▸ **QUOTED PASSAGE**:

(begin)

The illustrated code is aiming to complete the following tasks:

1) Loop through a list of URL e.g. suburbs listing of sold properties a

https://www.realestate.com.au/sold/in-annandale,+nsw+2038%3b/list-1

https://www.realestate.com.au/sold/in-nsw,+nsw+2042%3b/list-1

2) For each member we have to navigate and click through a series of web pages to download documents or to scrap data

3) If you are downloading data then wait until files are downloaded and then rename and move files for next loop to commence

4) loop through the list and scrap the web page , download files or do both

Below I have loosely described how to achieve this aim and to handle various scenario which one will face:

First Step if you are downloading documents from the website then you need to set the folder where the files are downloaded and staged and the "moved to folder" where after each loop cycle the files are moved to. In my example i rename the files once downloaded and then move them to the "moved to folder". Since i might be downloading thousands of document if they remain in the downloaded folder each cycle will rename them and process them.

Also we have broken down the URL so that we can add a looping element as per my example above we can loop through suburbs in "realestate.com.au".

The loop will than iterate through a list or data-frame columns values.

What will the list and loop look like?

newtown+nsw+2038

annandale+nsw+2042

Erskenville+nsw+2041

In our example above where we are scraping data from realestate.com.au this list will be used to create new url for each loop like "https://www.realestate.com.au/sold/in-annandale,+nsw+2038%3b/list-1 ". This is shown in the embedded code below.

So lets begin:

#FOLDER LOCATION WHERE IF YOU ARE DOWNLOADING DOCUMENTS ARE SAVED, PROCESSED AND THEN MOVED
src_dir = r"c:\folder_where_the_renamed_files_are_saved"
dest_dir = r"c:\folder_where_the_files_are_first_downloaded"

#BREAKDOWN THE URL INTO THREE PARTS
#1 BEGINNING
url_template1 = "https://www.realestate.com.au/sold/in-"
#2 END
url_surf1 =  "%3b/list-1"

#EXAMPLE: url_base = url_template + suburbid+ url_surf

#COMMENCE LOOP TEST IS THE DATA FRAME WHERE FIRST COLUMN HAS THE VALUE WE WANT TO LOOP THROUGH HENCE test[1]

for guiddd in  [test[1] for test in test]:
    #CREATE COMPLETE URL
    url_base1 = url_template1 + guiddd + url_surf1
   
 #LAUNCH THE DRIVER AND BROWSER AND THEN PASTE THE URL ADDRESS INTO IT
 #MOST IMPORTANT PART IS "rust_mozprofile8gjASj" this part which after 
 a profile has been created it saved in the temp folder and rather than 
 creating new profile for each loop you refer to one    
profilen=webdriver.FirefoxProfile(r'C:\Users\SW\AppData\Local\Temp\rust_mozprofile8gjASj')

(end)

▸ **DATA EXTRACT**:
(begin)

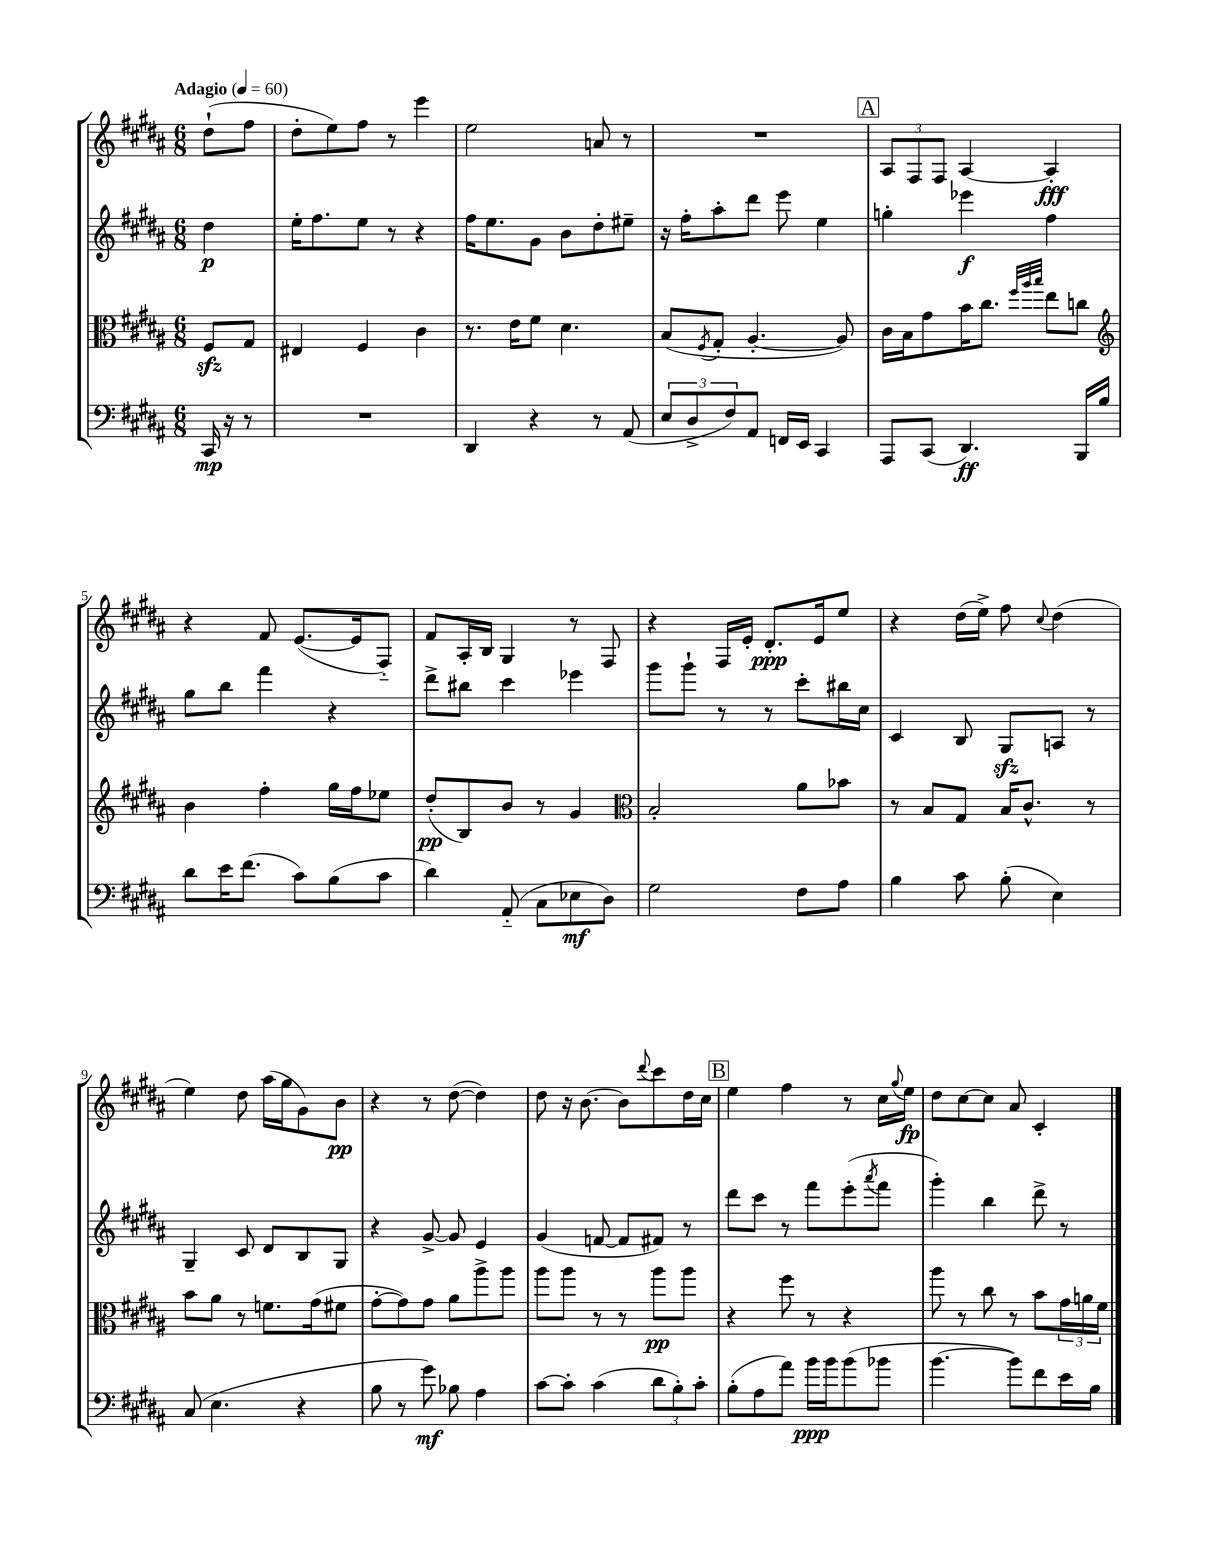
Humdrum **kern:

(end)

▸ **PROBLEM DETAILS**: Retype the passage of the web scraping walkthrough starting with "Erskenville+nsw+2041" and going on through "embedded code below.".

▸ **RESPONSE BELOW**:
Erskenville+nsw+2041

In our example above where we are scraping data from realestate.com.au this list will be used to create new url for each loop like "https://www.realestate.com.au/sold/in-annandale,+nsw+2038%3b/list-1 ". This is shown in the embedded code below.